The parable of the fig tree
Mount Calvary Church
A Roman Catholic Parish
The Personal Ordinariate of the Chair of S. Peter
Eutaw Street and Madison Avenue
Rev. Albert Scharbach, Pastor
Dr. Allen Buskirk, Choirmaster
March 24, 2019
8 A.M Said Mass
10:00 A. M. Sung Mass
Breakfast in the undercroft following the 10:00 A.M. Mass
Missa de Angelis
Richard Farrant (1530-1580)
Hide not thou thy face from us, O Lord, and cast not off thy servants in thy displeasure; for we confess our sins unto thee, and hide not our unrighteousness. For thy mercy’s sake, deliver us from all our sins.
Here is the choir of Westminster Abbey.
William Byrd (1540-1623)
Ne irascaris Domine satis, et ne ultra memineris iniquitatis nostrae. Ecce respice populus tuus omnes nos. Be not angry, O Lord, and remember our iniquity no more. Behold, we are all your people.
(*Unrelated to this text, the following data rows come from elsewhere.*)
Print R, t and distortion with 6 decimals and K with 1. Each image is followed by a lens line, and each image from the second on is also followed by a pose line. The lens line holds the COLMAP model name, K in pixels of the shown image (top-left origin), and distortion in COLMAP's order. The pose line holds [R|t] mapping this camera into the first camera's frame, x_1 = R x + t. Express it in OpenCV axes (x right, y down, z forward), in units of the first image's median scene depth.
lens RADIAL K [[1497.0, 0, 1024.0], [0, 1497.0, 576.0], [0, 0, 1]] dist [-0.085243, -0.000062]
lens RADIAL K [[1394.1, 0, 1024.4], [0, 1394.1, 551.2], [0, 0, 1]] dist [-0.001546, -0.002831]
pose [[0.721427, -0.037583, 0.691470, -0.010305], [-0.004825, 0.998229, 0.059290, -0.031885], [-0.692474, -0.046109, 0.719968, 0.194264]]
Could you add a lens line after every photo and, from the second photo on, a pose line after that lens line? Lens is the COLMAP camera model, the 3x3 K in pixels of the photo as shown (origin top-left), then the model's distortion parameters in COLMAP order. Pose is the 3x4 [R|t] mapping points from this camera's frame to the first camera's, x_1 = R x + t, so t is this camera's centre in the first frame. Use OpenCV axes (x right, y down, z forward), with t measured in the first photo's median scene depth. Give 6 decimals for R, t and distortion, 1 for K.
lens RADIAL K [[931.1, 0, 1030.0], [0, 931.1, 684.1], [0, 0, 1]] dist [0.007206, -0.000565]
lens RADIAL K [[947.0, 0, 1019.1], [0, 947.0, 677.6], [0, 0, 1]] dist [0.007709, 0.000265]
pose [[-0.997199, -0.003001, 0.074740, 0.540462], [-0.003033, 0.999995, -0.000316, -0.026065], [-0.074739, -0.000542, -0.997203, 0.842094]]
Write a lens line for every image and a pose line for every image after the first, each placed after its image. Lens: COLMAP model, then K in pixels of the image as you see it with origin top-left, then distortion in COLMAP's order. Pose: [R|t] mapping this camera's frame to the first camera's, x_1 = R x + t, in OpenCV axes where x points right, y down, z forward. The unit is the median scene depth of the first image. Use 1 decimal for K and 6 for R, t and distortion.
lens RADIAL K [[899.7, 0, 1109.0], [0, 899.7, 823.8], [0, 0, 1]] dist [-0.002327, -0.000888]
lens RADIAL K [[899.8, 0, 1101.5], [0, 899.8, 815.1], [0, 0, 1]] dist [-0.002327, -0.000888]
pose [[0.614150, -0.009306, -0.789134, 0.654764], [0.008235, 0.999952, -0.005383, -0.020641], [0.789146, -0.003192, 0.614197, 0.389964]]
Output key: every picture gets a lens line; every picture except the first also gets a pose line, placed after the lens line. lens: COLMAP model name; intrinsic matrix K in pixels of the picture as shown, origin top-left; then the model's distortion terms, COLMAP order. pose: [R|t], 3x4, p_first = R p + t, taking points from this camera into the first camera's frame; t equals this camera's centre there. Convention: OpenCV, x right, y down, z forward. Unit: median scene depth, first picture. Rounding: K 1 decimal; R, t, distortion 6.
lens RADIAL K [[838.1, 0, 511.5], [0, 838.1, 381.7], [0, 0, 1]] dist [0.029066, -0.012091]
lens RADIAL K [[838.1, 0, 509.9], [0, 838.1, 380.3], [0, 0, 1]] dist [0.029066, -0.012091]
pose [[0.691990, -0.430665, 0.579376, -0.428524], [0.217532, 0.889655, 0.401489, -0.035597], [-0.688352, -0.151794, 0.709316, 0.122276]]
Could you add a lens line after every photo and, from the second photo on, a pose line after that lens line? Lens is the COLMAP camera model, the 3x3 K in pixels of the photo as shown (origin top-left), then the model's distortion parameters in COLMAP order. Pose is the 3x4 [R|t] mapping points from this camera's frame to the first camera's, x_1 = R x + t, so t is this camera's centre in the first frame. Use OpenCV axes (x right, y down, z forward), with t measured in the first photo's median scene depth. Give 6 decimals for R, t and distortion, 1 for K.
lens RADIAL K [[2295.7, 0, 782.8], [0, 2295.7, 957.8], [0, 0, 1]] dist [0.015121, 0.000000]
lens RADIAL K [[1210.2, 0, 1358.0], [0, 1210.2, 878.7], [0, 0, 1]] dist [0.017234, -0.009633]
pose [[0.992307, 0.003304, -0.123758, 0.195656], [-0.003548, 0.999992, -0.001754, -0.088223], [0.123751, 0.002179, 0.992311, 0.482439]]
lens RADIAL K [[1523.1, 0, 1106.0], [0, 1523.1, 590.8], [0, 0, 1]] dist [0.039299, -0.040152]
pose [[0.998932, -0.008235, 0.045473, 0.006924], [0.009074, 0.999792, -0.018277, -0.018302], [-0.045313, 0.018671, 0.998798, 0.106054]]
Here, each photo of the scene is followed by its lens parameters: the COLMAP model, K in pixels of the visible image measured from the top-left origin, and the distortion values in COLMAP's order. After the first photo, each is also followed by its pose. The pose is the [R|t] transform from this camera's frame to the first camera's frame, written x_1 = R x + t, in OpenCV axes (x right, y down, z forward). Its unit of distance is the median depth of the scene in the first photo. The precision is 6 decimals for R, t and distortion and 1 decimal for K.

Here is the choir of Ely Cathedral.
The Great Litany was the first service written in English. It was composed by Thomas Cranmer in 1544 from older litanies: the Sarum rite litany, a Latin litany composed by Martin Luther, and the Divine Liturgy of St. John Chrysostom. The word litany comes from the Latin litania, from the Greek litê, meaning “prayer” or “supplication.” Litanies are penitential exercises. They are the urgent supplications of the people of God suffering under or dreading divine judgements and asking to be spared or delivered from calamities which at the same time they confess that they deserve. After invoking the Trinity, we ask to be delivered from the evils that come upon us because of sin: heresy, schism, natural disasters, political disasters, war, violence, murder, and sudden and unprovided death.
Rock of ages (TOPLADY) has been a stay and comfort in days of peril, and in the hour of death. No other English hymn can be named which has laid so broad and firm a grasp upon the English-speaking world. It was written by the Rev. Augustus Toplady (1740–1778), an Evangelical priest of the Church of England, who was first a friend of John Wesley but who quarreled with him over predestination.
Take up thy cross (BRESLAU) was composed by the American Episcopal clergyman Charles William Everest (1814—1877) when he was still a teenager. It is based upon the Scripture: “Then Jesus told his disciples, “If any man would come after me, let him deny himself and take up his cross and follow me.’” We must die to self to be reborn in Jesus. If we accept the sufferings of this life in union with His sufferings, we like Him will rise from the dead to a new life. The cross is not only painful, but shameful, in the eyes of this world, which thinks it folly to deny oneself the pleasures of life in order to follow the perfect Law of the Lord. We train ourselves in small ways so that we can bear the greater crosses. We spend Sunday morning in church rather than in bed, so that we can patiently endure the death of a loved one. But we do not bear these crosses in our own power, but He in us bears them.